The Collaborative Family Law Process
The first step is to discuss the idea with your spouse. Both of you must agree to participate. Next you each hire a collaborative divorce attorney. Each attorney will take initial information and determine that there are no barriers such as physical abuse, substance abuse, safety concerns or mental health issues. You sign the collaborative law divorce retainer agreement and receive a copy of a draft Participation Agreement. This is also the time to get your questions answered.
The typical process employs four stages and progresses through four way joint sessions. First, all the necessary information is gathered. Second, the information is analyzed, choices and options are generated and considered, and possible outcomes evaluated. The process requires a joint commitment to full disclosure. Anything you or your spouse want to see is made available. Stage three starts negotiation with the development of a settlement model. You and your attorneys work on developing comprehensive models for settlement encompassing yours and your spouse's goals, concerns, and interests. During stage four the settlement is negotiated. You have been thoroughly prepared and are aware of the range of possibilities.
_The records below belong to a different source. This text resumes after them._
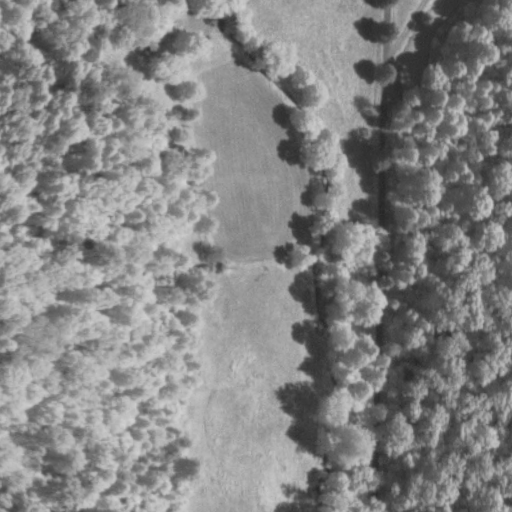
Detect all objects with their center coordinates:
road: (191, 165)
road: (381, 255)
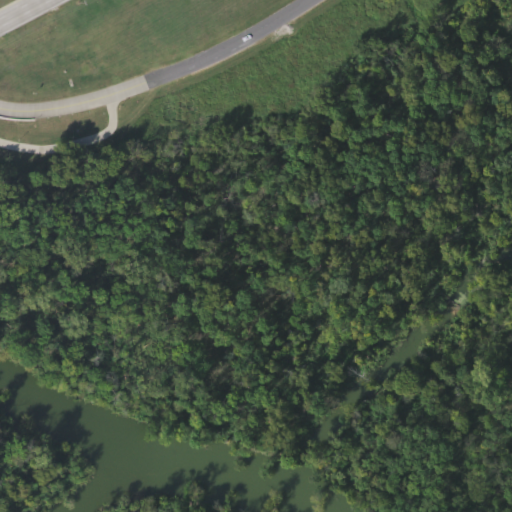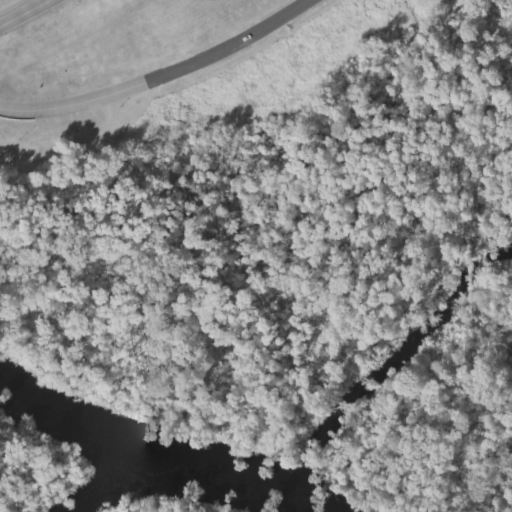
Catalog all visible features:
road: (17, 9)
road: (165, 80)
road: (71, 142)
park: (256, 256)
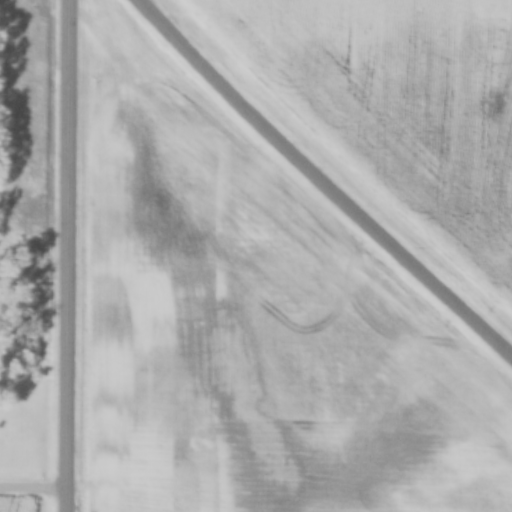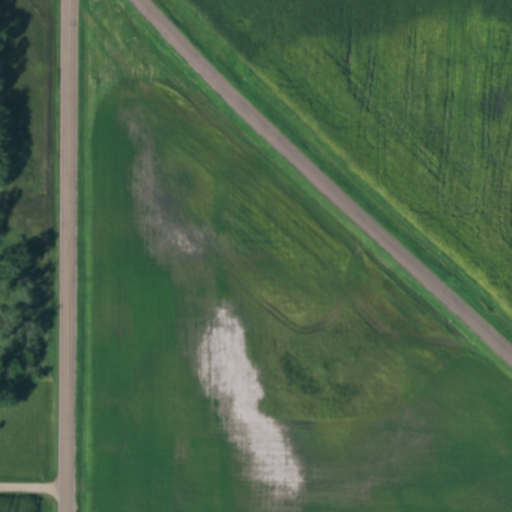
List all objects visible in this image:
road: (325, 178)
road: (72, 256)
road: (35, 486)
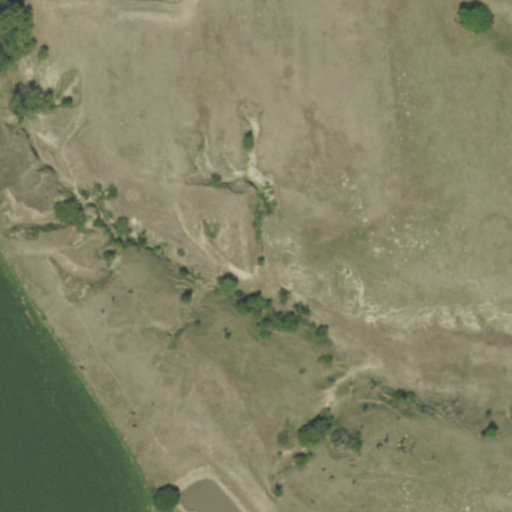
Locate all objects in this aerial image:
crop: (60, 420)
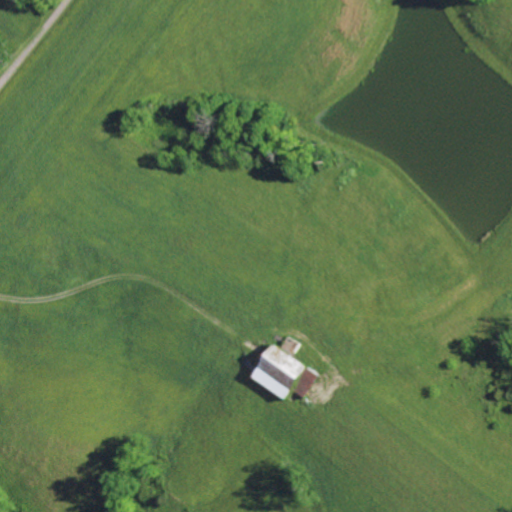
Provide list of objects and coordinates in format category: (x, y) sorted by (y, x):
road: (34, 45)
building: (285, 371)
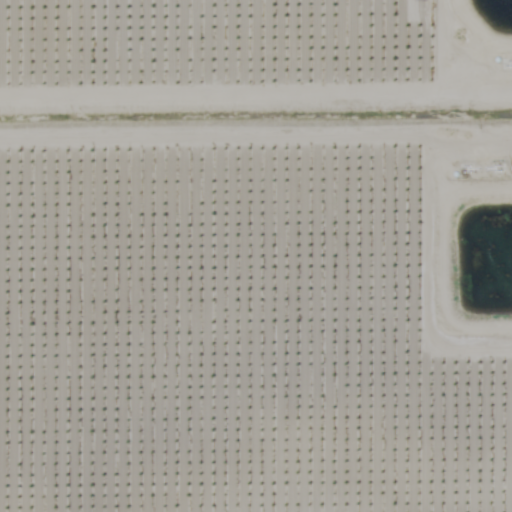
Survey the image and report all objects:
road: (453, 53)
road: (256, 152)
crop: (256, 255)
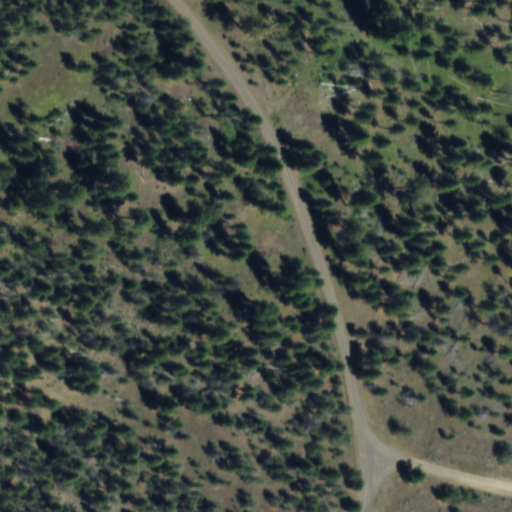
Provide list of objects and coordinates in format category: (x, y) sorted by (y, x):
road: (308, 242)
road: (436, 471)
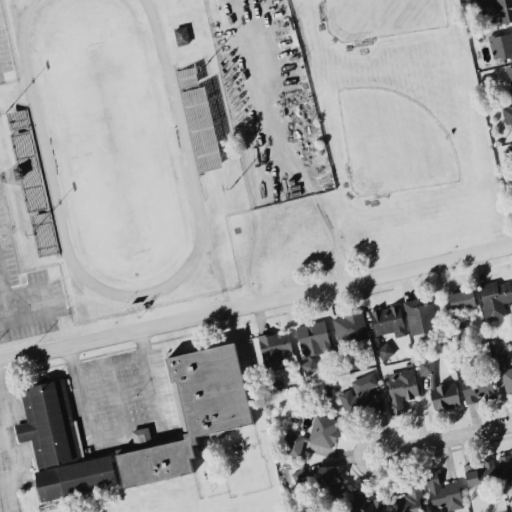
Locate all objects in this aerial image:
building: (478, 4)
building: (503, 10)
building: (181, 34)
building: (501, 44)
building: (509, 75)
building: (186, 76)
building: (507, 113)
building: (18, 118)
track: (111, 141)
park: (114, 150)
stadium: (119, 151)
building: (27, 168)
building: (44, 233)
parking lot: (25, 263)
road: (3, 292)
building: (495, 297)
road: (41, 298)
building: (462, 298)
road: (256, 303)
building: (419, 316)
building: (388, 320)
building: (349, 326)
building: (312, 342)
building: (275, 346)
building: (501, 349)
building: (384, 350)
road: (108, 359)
building: (507, 378)
road: (152, 386)
building: (400, 387)
building: (439, 387)
building: (477, 387)
road: (116, 391)
road: (1, 392)
building: (358, 394)
road: (83, 403)
building: (193, 411)
building: (128, 425)
road: (5, 434)
building: (312, 434)
road: (443, 437)
building: (59, 444)
road: (14, 450)
building: (507, 470)
building: (480, 471)
building: (299, 475)
parking lot: (7, 478)
road: (4, 481)
building: (331, 484)
building: (443, 491)
building: (410, 500)
building: (365, 503)
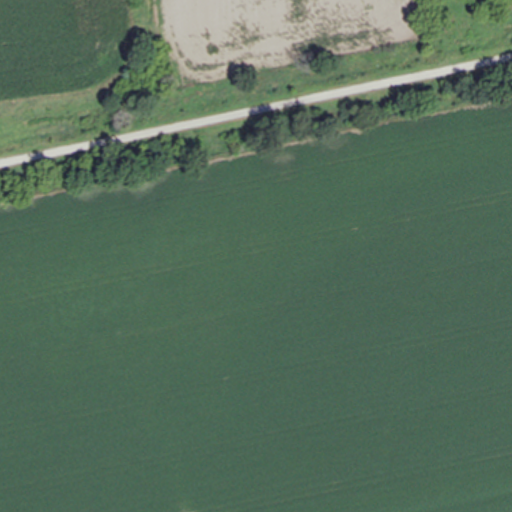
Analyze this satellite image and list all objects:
road: (256, 109)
Collaborative Law Divorce Requires
Full disclosure - everything is fully laid out no information is hidden.
Keeping the kids out of it while providing an advocate.
Mutually fair solutions - you both benefit and walk away with an agreement you consider fair.
Mutual respect - you both agree to act as mature adults.
Sharing of experts - hired jointly experts to help you consider and solve complicated issues. You split the cost of their fees.
Why Use Collaborative Law Divorce
Proponents argue that it is an effective way to enable you and your spouse to reach a fair solution and resolve differences. The collaborative approach requires you to treat the divorce as a sensible adult.Collaborative law looks at the grand scale and considers emotional as well as legal issues. It protects your kids from inconsiderate, unfair and hostile behavior, while providing an advocate for them.When to file the divorce, before or after, using the process is a decision on which you need legal advice because jurisdictions differ.
When Not to Use Collaborative Law Divorce
When you or are spouse cannot accept the separation and are not willing to move on.
When you or your spouse is not yet ready to take a longer view and focus on the future rather than rehashing the past.
When the relationship is not an important factor.
What You Can Expect From the Experts
Financial planners can create budgets, provide alternative spousal support options, and review property division alternatives taking into consideration assumed rates of return. They can provide long-term projections to allow you to examine the overall impact of these options.
Coaches, generally matched on gender lines, help you manage your anxiety and emotions so that you both can communicate effectively and work with each other during the joint sessions and in the future.
Child specialists or parenting coordinators meeting with your children as well as you and your spouse. They are able to provide you with information on common reactions kids have to divorce, discuss developmental issues, and raise practical considerations important in parenting arrangements. They can serve as a source of assistance in the future as your child's needs and circumstances change.